Wednesday, August 31, 2011

Appropriate Compensation #11: Keep it Simple(r)

Here in post-Irene New Jersey many of us still have some recovery to attend to but, as the month ends, I want to quickly clarify the idea put forward in our last post.

This is what I mean by a Seller-based approach to an allowance for credit losses:

1. Let’s say that all active Sellers on TRE represent the same share of total auction activity. (Clearly, that’s unrealistic, but it’s just for illustration.) And let’s say that our analysis suggests that 3% of active Sellers will default in any given year. If we assume that every default results in a total loss, we might say that overall TRE pricing has to provide for an annual loss of 3% of capital (before recovery expenses).

That 3% loss provision is not based on the gross income of auctions purchased. It’s not a top-down calculation. It is an absolute loss provision that has to be included in auction pricing to compensate for perceived Seller-default risk.

That’s an extremely simplified example of a platform-level approach but, hopefully, it conveys the idea.

It’s not possible at this point, for a Buyer to “buy the Exchange” i.e. there is no single transaction that will expose the Buyer to a pro-rata position in the entire TRE portfolio. So an Exchange-level analysis, even if it were really possible in a statistically meaningful way, wouldn’t go far enough for the individual Buyer.

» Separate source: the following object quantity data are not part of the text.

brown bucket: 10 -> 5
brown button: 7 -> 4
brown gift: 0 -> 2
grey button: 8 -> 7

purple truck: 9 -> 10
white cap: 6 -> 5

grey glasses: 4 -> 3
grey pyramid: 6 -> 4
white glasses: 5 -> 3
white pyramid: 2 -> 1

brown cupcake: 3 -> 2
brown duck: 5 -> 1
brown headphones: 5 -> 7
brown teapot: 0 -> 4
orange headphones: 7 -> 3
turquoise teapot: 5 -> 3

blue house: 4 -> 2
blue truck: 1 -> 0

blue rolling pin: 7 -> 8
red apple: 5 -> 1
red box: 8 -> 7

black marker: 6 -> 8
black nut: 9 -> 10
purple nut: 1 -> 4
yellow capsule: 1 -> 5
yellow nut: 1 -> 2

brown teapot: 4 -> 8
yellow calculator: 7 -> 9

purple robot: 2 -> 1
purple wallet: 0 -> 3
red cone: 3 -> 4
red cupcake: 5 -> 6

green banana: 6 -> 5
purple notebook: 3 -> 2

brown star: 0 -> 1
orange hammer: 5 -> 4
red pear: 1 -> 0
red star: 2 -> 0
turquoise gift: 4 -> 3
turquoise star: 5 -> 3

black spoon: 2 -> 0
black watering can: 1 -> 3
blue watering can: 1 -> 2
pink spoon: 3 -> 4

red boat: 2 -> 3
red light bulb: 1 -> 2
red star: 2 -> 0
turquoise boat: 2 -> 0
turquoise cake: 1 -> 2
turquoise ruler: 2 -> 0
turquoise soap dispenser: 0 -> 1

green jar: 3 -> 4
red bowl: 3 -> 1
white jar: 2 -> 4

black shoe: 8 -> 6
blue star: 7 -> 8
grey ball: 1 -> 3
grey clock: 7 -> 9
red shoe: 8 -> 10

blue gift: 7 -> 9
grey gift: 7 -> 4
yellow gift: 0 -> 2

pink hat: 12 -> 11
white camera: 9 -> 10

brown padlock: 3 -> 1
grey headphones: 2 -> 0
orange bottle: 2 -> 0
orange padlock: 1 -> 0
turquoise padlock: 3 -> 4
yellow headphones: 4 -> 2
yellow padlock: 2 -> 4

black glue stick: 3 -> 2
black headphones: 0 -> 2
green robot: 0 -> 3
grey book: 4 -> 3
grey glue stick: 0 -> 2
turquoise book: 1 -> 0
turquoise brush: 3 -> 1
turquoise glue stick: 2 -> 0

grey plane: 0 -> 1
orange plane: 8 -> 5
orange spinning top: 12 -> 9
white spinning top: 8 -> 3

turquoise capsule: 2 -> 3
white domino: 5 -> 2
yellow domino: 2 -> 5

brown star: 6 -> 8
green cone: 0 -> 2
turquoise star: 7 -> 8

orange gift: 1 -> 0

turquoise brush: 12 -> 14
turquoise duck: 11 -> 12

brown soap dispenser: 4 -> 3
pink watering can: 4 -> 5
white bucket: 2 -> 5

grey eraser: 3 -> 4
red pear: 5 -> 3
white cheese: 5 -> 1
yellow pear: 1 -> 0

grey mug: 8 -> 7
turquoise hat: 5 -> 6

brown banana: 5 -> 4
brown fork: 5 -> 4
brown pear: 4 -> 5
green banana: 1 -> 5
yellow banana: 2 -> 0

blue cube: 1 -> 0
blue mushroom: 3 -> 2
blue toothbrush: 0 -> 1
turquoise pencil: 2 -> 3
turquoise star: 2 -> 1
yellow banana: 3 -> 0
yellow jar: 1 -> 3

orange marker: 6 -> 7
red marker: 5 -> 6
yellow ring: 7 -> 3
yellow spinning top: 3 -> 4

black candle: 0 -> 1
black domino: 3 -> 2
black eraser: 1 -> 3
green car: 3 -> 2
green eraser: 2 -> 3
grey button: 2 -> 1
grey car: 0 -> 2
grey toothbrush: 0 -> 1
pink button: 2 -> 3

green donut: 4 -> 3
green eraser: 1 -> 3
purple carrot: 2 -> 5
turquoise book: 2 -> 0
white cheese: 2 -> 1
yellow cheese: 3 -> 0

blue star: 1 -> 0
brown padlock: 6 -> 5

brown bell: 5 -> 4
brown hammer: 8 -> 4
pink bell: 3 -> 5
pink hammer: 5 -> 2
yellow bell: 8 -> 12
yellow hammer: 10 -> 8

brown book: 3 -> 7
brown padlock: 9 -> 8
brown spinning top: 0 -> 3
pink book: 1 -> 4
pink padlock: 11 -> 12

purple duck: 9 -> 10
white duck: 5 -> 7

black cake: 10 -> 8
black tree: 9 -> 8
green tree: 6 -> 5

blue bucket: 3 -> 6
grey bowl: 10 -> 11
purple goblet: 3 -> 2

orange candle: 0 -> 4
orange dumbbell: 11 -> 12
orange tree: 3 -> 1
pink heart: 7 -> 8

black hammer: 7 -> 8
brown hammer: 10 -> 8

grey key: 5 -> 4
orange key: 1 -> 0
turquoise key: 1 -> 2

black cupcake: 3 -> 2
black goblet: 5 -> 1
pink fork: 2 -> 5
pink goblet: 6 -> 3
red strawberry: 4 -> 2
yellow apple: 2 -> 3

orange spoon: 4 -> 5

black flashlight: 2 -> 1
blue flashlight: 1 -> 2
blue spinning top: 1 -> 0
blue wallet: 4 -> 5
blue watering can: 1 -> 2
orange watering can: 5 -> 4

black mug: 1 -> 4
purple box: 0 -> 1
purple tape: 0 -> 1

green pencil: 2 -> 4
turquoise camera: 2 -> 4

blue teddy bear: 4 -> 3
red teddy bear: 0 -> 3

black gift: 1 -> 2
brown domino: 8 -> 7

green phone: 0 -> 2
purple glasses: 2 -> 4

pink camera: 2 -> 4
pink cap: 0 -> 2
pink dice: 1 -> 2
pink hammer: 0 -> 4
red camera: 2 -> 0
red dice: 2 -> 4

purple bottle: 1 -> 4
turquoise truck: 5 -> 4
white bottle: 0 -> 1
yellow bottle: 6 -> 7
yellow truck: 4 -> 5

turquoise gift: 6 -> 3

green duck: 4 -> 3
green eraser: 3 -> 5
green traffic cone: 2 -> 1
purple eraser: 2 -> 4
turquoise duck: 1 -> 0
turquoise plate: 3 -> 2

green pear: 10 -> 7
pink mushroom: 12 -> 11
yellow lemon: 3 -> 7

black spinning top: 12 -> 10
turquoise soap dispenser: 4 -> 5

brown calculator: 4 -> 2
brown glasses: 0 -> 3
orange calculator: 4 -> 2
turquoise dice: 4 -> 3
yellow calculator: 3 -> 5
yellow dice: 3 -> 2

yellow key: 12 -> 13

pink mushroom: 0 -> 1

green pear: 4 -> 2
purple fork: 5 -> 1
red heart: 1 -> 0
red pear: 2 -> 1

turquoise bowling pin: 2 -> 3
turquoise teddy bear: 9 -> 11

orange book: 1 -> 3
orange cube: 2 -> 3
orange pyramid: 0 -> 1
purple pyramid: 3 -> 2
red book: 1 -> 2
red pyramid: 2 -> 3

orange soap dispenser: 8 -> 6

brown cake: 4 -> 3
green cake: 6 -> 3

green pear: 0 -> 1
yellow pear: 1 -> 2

The individual Buyer will have to account for his own strategic portfolio and auction purchase decisions in creating an allowance.

2. Let’s say that a given Buyer has a portfolio diversification rule that limits his exposure to any one Seller to an amount equal to 10% of the Buyer’s capital. And let’s say that the Buyer believes that his Seller-qualification criteria allow an annual probability of default of 1 in 20. If a total loss on default were assumed, and the Buyer’s investment at the time of default were at its 10% maximum, the simplistic loss allowance should be about 5% of capital per year.

3. Let’s take the same situation as in #2 and assume that the Buyer actually expects a net loss recovery of 50% of defaulted amounts. In that case a net loss allowance of 2.5% of capital per year would be indicated.

Obviously, a Buyer projecting a loss of 2.5% of capital per year will think and act differently than one projecting a 5% loss. (And those making no conscious allowance for loss will be unpleasantly surprised sooner or later!)

There is not yet enough history of TRE operations to reasonably estimate the probability of a “typical” Seller defaulting. Nor is the information about actual default experience publicly available.

What we ARE able to say is that the experience of TRE to-date has caused it to make a number of meaningful changes to procedures, staffing and operations that affect both risk of default and likelihood of recovery post-default. And that those changes have been constructive.

However, it remains true that:

• There is a wide range of (reported) financial capacity among TRE Sellers.

• There is a wide range of financial capacity among TRE Account Debtors.

• There is a wide range of past experience among TRE Seller/Debtor pairings.

• There is a wide range of documentation strength provided in TRE transactions.

• There is a wide range of actual pricing in TRE transactions.

Because each Buyer’s actual and perceived risk/return profile is dependent on many individual portfolio construction and auction purchase decisions; and many assessments of risk are still largely subjective in the context of limited TRE history; the question of an appropriate loss reserve will also necessarily be both individual and largely subjective.

I might think, based on my own portfolio construction and auction purchase criteria, that an annual Seller default probability of 1 in 20 is reasonable. Another Buyer might find some other number to be more reasonable.

I might think that a net recovery expectation of 25% is reasonable. Another Buyer might think differently.

I’ll develop this idea further in subsequent posts but I hope this clarifies the distinction between a Seller-based analytical process and one that is Debtor-based.

I should note that I’m not ignoring the differential strength of Account Debtors. Regardless of Debtor capacity, it is the Seller that is ultimately responsible to make good on invoices sold. And, in the context of TRE notification/verification procedures, I think that the quality of the Debtor is best considered as one element in the assessment of Seller risk.